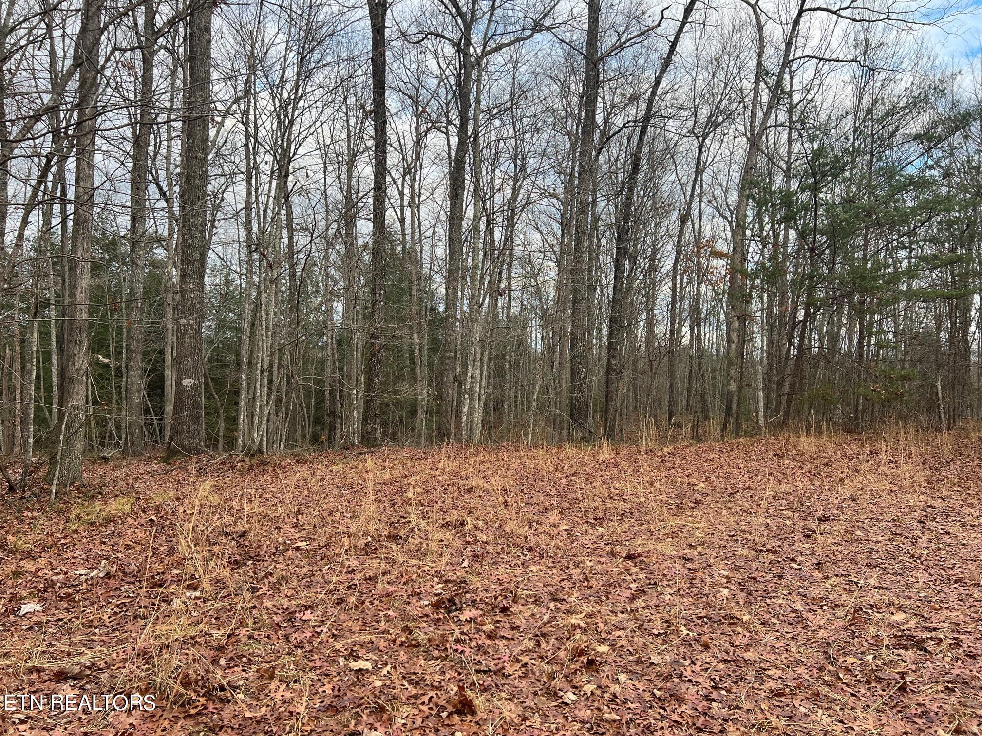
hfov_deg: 67.3
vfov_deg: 53.1
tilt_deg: +0.4
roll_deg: -2.5
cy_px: 368
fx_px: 738
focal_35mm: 26
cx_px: 491
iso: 50
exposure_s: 1/448
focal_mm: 5.7
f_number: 1.5
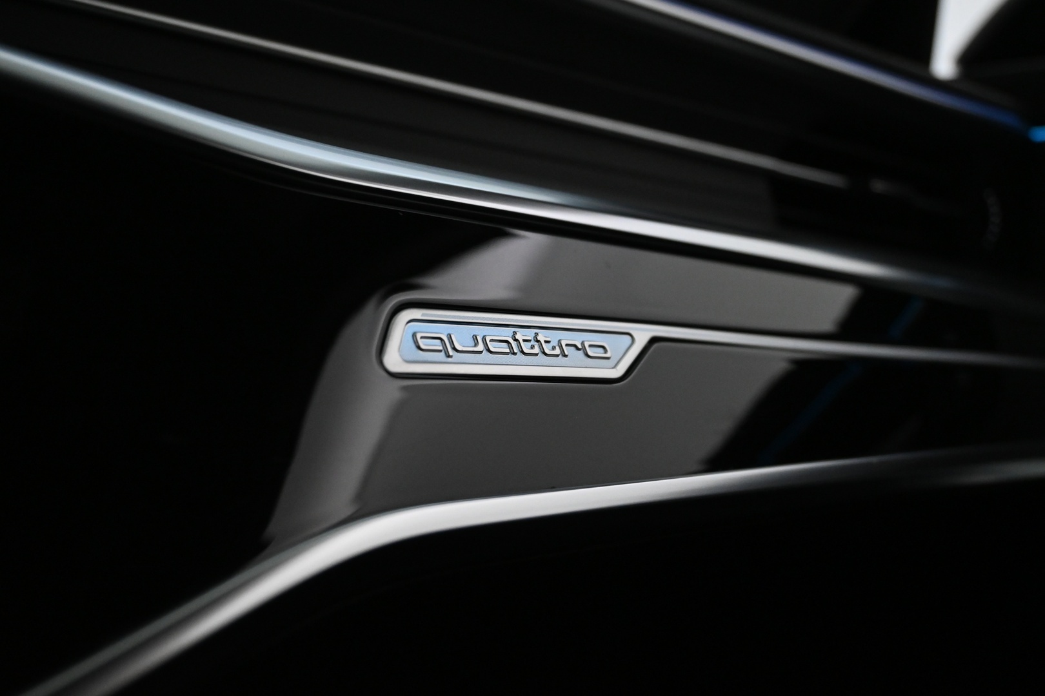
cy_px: 348
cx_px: 522
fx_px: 1567
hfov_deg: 36.9
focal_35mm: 54
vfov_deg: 25.1
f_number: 5.3
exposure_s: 1/60
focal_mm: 36
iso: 2500
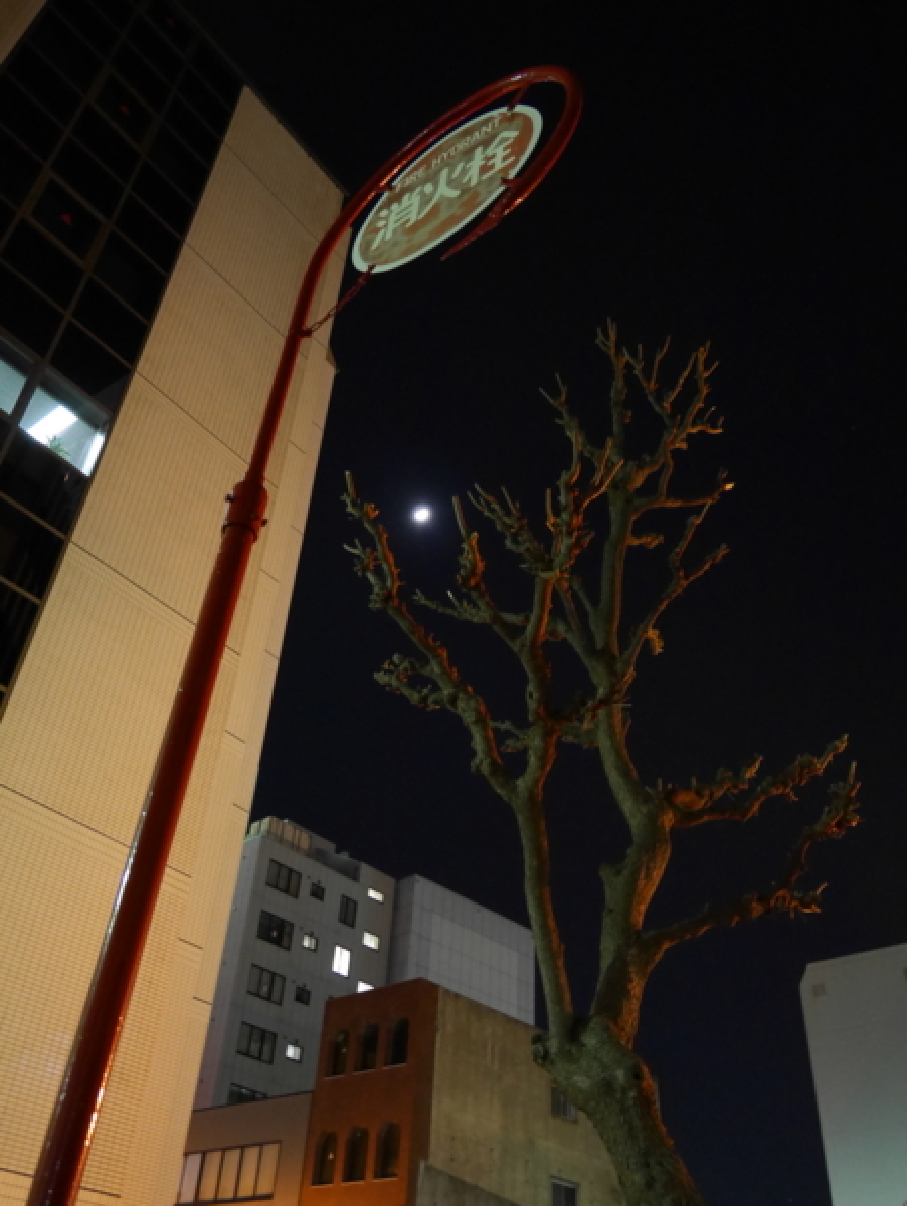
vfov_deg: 59.9
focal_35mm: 30
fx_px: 1047
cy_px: 603
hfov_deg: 46.9
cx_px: 454
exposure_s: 1/10
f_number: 3.8
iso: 3200
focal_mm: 15
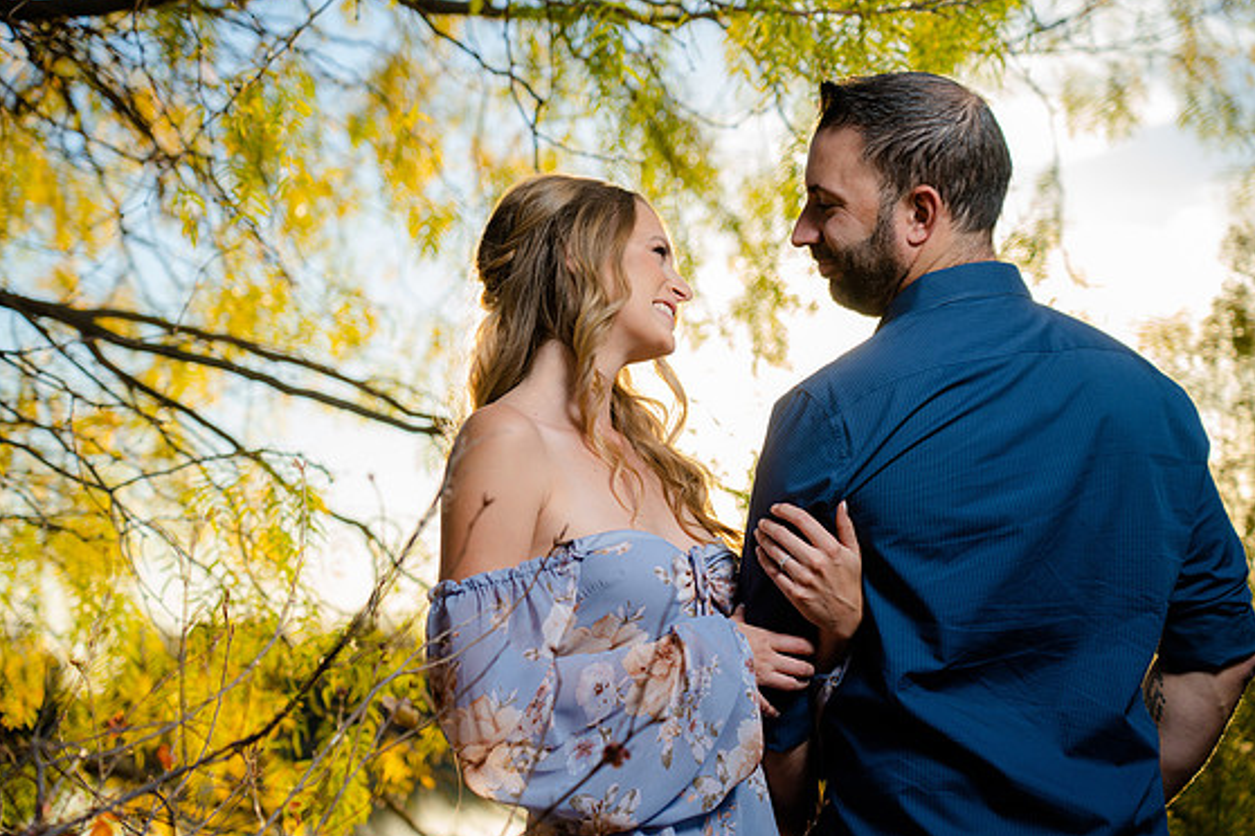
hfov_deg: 25.4
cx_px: 614
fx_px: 2789
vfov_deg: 17.1
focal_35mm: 80
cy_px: 421
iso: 50
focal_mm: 77
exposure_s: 1/250
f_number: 4
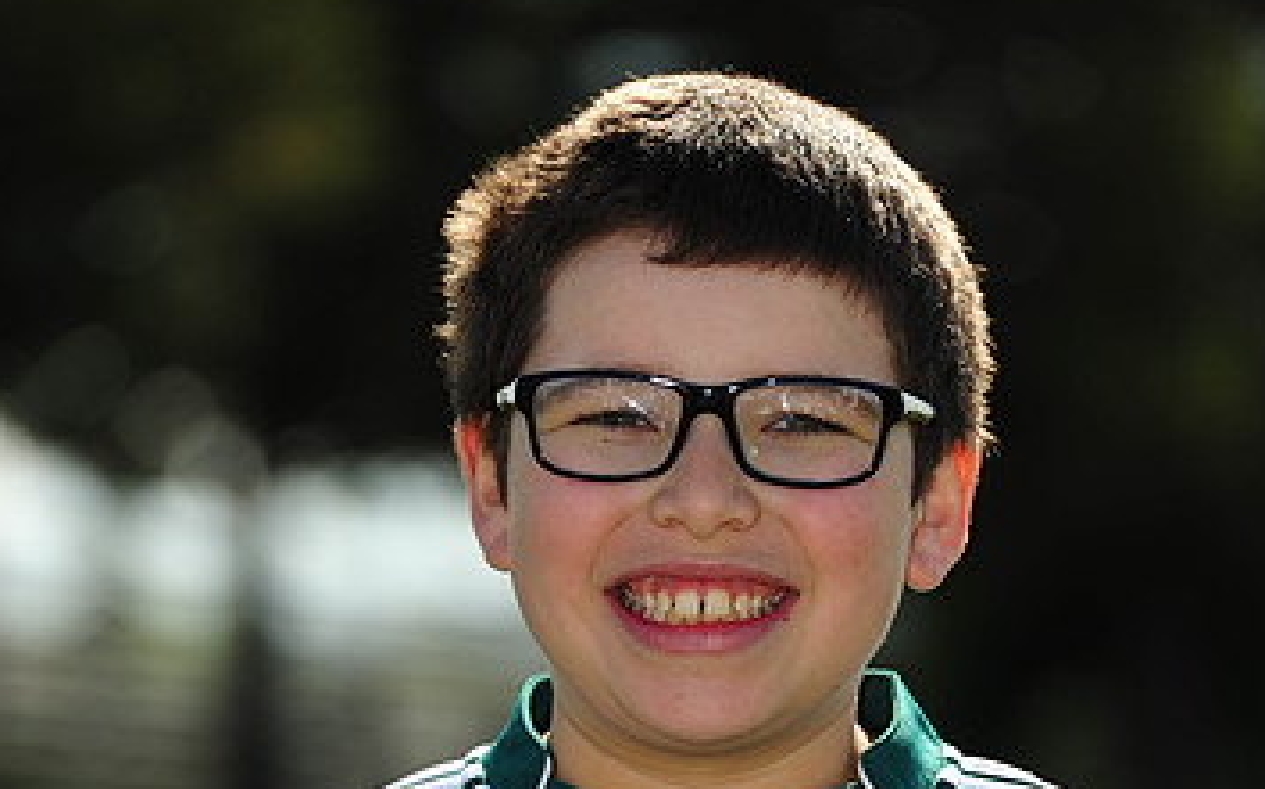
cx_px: 672
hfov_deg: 6.3
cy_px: 1010
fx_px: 11511
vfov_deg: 3.9
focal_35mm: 334
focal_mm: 200
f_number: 4.5
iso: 200
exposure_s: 1/1000
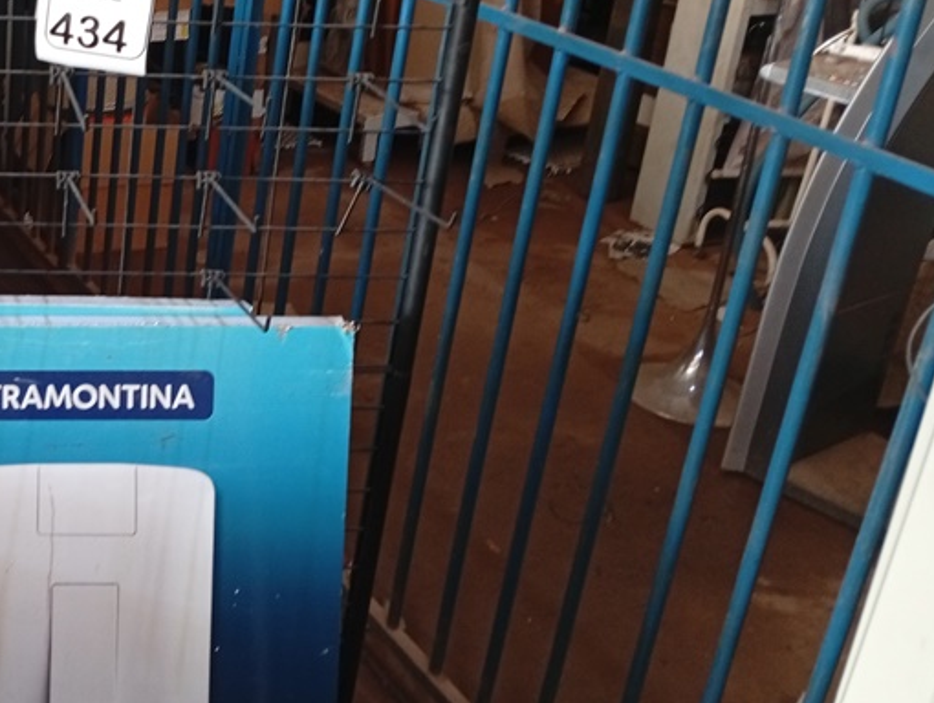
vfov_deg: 27.0
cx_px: 15
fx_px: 1459
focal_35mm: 54
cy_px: 267
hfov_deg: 32.8
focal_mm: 3.98
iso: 661
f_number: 1.8
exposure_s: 1/20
◇ ◇ ◇ ◇ ◇ ◇ ◇
| Aim of the exercise |
Output exactly the lines of the listing above that start with the one holding "roll_deg: -2.5" and go on through the one holding "focal_mm: 200"; leave the pictures out.

| Reply |
roll_deg: -2.5
cy_px: 368
fx_px: 738
focal_35mm: 26
cx_px: 491
iso: 50
exposure_s: 1/448
focal_mm: 5.7
f_number: 1.5
cy_px: 348
cx_px: 522
fx_px: 1567
hfov_deg: 36.9
focal_35mm: 54
vfov_deg: 25.1
f_number: 5.3
exposure_s: 1/60
focal_mm: 36
iso: 2500
vfov_deg: 59.9
focal_35mm: 30
fx_px: 1047
cy_px: 603
hfov_deg: 46.9
cx_px: 454
exposure_s: 1/10
f_number: 3.8
iso: 3200
focal_mm: 15
hfov_deg: 25.4
cx_px: 614
fx_px: 2789
vfov_deg: 17.1
focal_35mm: 80
cy_px: 421
iso: 50
focal_mm: 77
exposure_s: 1/250
f_number: 4
cx_px: 672
hfov_deg: 6.3
cy_px: 1010
fx_px: 11511
vfov_deg: 3.9
focal_35mm: 334
focal_mm: 200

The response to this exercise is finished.